Final Model Selection & Evaluation

Comparing the models, the architecture utilizing SMOTE, Adam, and Dropout yielded the best results on the validation set.

print("Training performance comparison")
print(train_metric_df)

print("Validation set performance comparison")
print(valid_metric_df)

Test Set Evaluation:

# Best model is NN with SMOTE, Adam, and Dropout
y_test_pred = model_5.predict(X_test)
y_test_pred = (y_test_pred > 0.5)

# Print classification report & confusion matrix
cr = classification_report(y_test, y_test_pred)
print(cr)
make_confusion_matrix(y_test, y_test_pred)

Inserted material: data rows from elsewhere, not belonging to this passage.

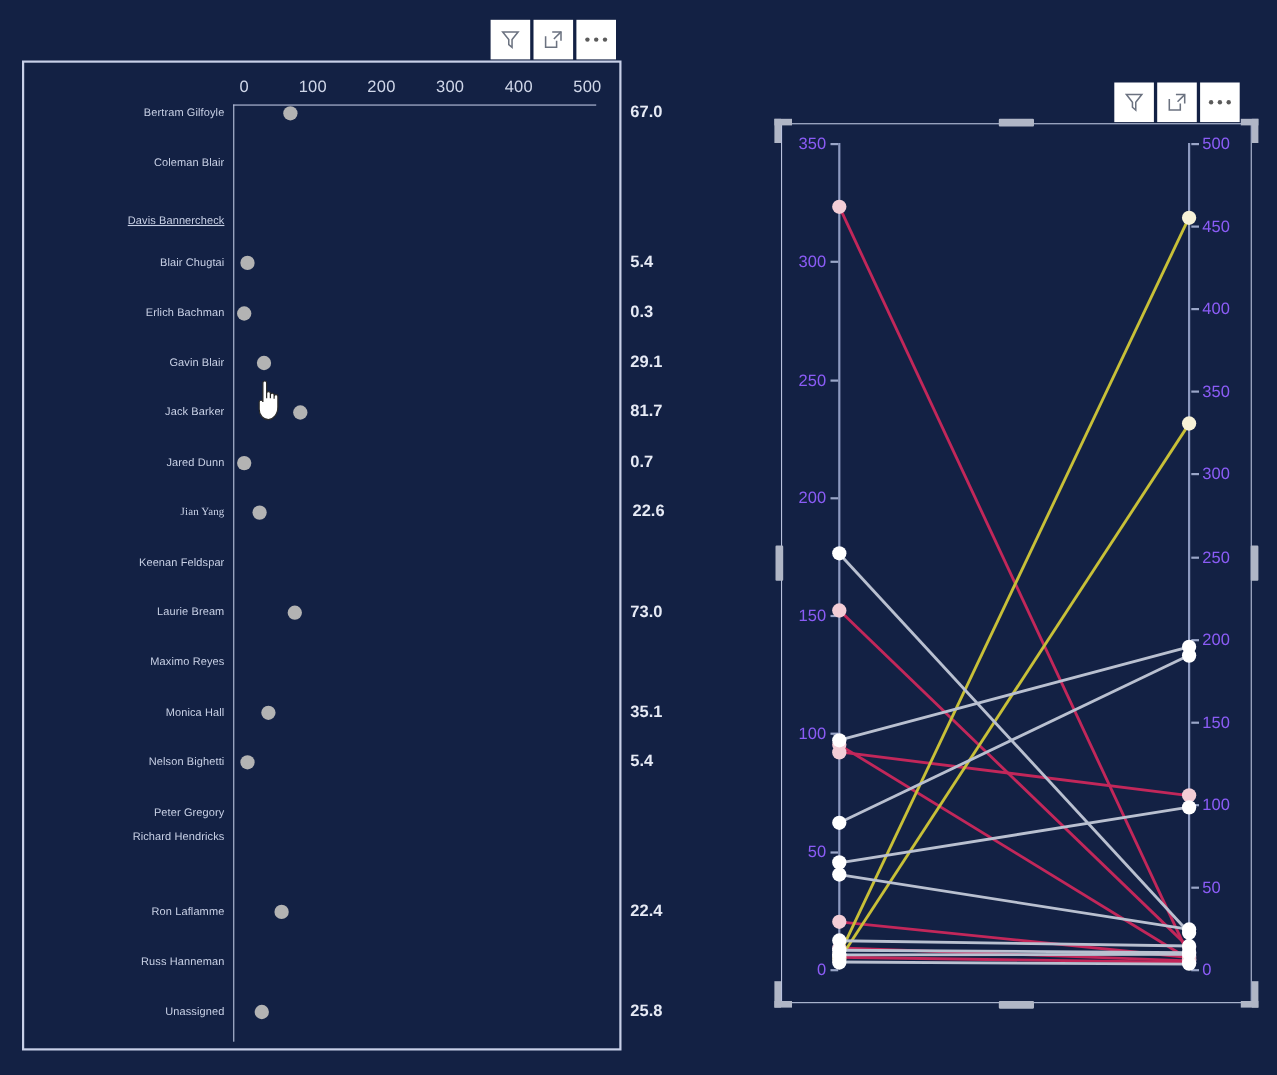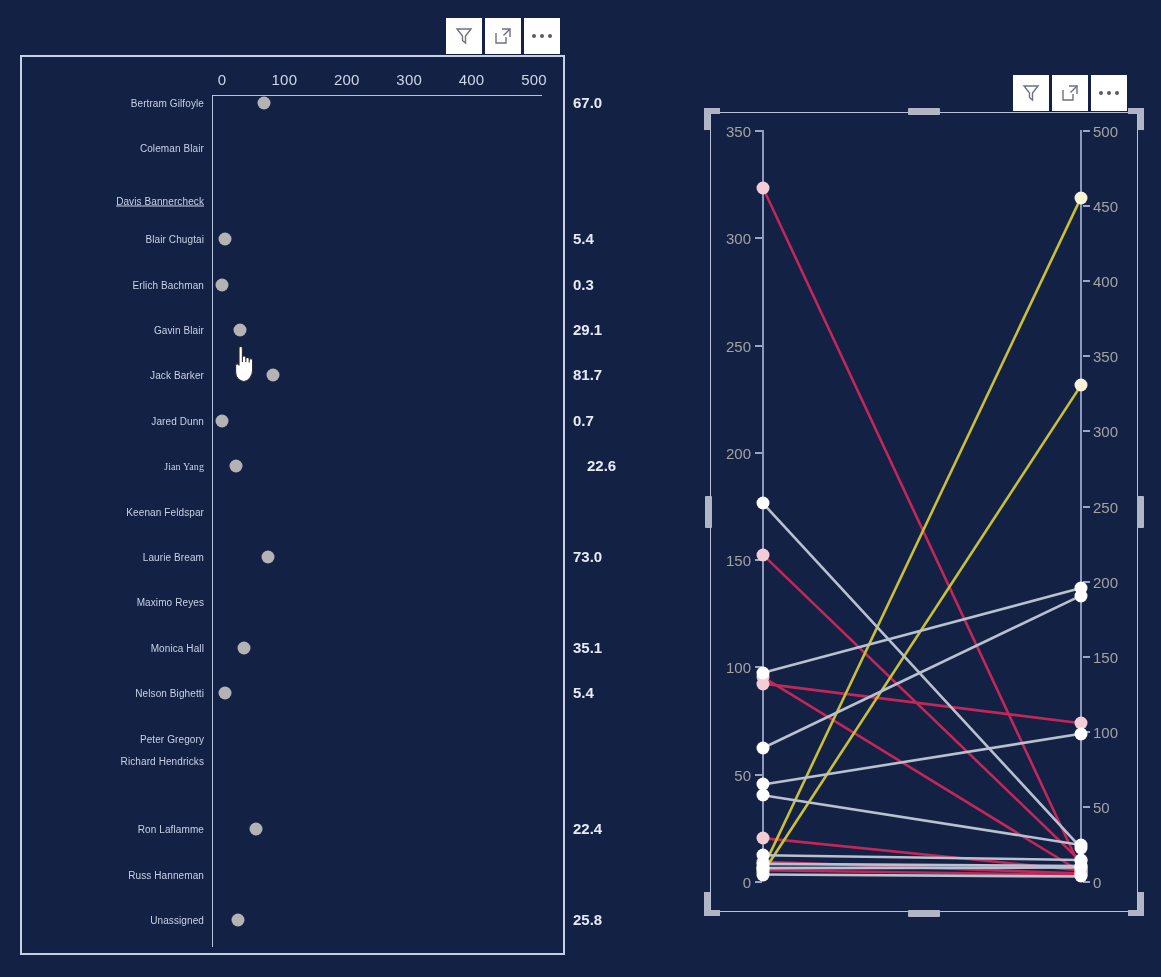--- a/index.html
+++ b/index.html
@@ -45,21 +45,21 @@
     position: absolute; width: 13px; height: 13px; border-radius: 50%;
     background: #b3b3b3; transform: translate(-50%, -50%);
   }
   .lp-vline { position: absolute; width: 1px; background: #b9c2dd; }
   .lp-hline { position: absolute; height: 1px; background: #b9c2dd; }
 
   
   .pc-axis-line { position: absolute; width: 2px; background: #8d9ac0; }
   .pc-tick { position: absolute; height: 2px; width: 7px; background: #9aa6c8; }
   .pc-tick-lbl {
-    position: absolute; color: #a3a3a3; font-size: 15px;
+    position: absolute; color: #8b5cf6; font-size: 15px;
     white-space: nowrap; transform: translateY(-50%);
   }
   .pc-node {
     position: absolute; width: 13px; height: 13px; border-radius: 50%;
     transform: translate(-50%, -50%);
   }
   .sel-handle { position: absolute; background: #b0b6c6; border-radius: 1px; }
   .sel-corner { position: absolute; background: #b0b6c6; }
 
   
@@ -140,21 +140,21 @@
       </div>
   </div>
 
   <div id="left-values" style="position:absolute; left:570px; top:55px; width:60px; height:900px;">
       <div class="lp-val" style="left: 3px; top: 47px;">67.0</div>
       <div class="lp-val" style="left: 3px; top: 183.2px;">5.4</div>
       <div class="lp-val" style="left: 3px; top: 228.6px;">0.3</div>
       <div class="lp-val" style="left: 3px; top: 274px;">29.1</div>
       <div class="lp-val" style="left: 3px; top: 319.4px;">81.7</div>
       <div class="lp-val" style="left: 3px; top: 364.8px;">0.7</div>
-      <div class="lp-val" style="left: 17px; top: 410.2px;">22.6</div>
+      <div class="lp-val" style="left: 5px; top: 410.2px;">22.6</div>
       <div class="lp-val" style="left: 3px; top: 501px;">73.0</div>
       <div class="lp-val" style="left: 3px; top: 591.8px;">35.1</div>
       <div class="lp-val" style="left: 3px; top: 637.2px;">5.4</div>
       <div class="lp-val" style="left: 3px; top: 773.4px;">22.4</div>
       <div class="lp-val" style="left: 3px; top: 864.2px;">25.8</div>
     </div>
 
   <div class="cursor-hand" style="left:231px; top:344px;">
     <svg width="34" height="42" viewBox="0 0 34 42">
       <path d="M8 4 C8 1.8 11.4 1.8 11.4 4 L11.4 18 L11.4 13.6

Actionable Insights and Business Recommendations

Insights:

Recommendations:

  1. Targeted Retention: Use the model to identify customers at high risk of churning and target them with retention strategies such as personalized offers, discounts, or loyalty programs.
  2. Personalized Outreach: Reach out to high-risk customers with personalized communication to understand their needs and address any issues they might have.
  3. Investigate Product Churn: Conduct further data analysis to identify common features of customers who churn. For example, the EDA showed that 100% of customers with four products churned. This may indicate a specific product suite issue that drives customers away.
  4. Feedback Loop: Implement feedback mechanisms to gather insights from customers predicted to churn. Understanding their pain points can help improve services.
  5. Continuous Monitoring: Regularly monitor the model’s performance and update it with new data to ensure it remains accurate and effective over time.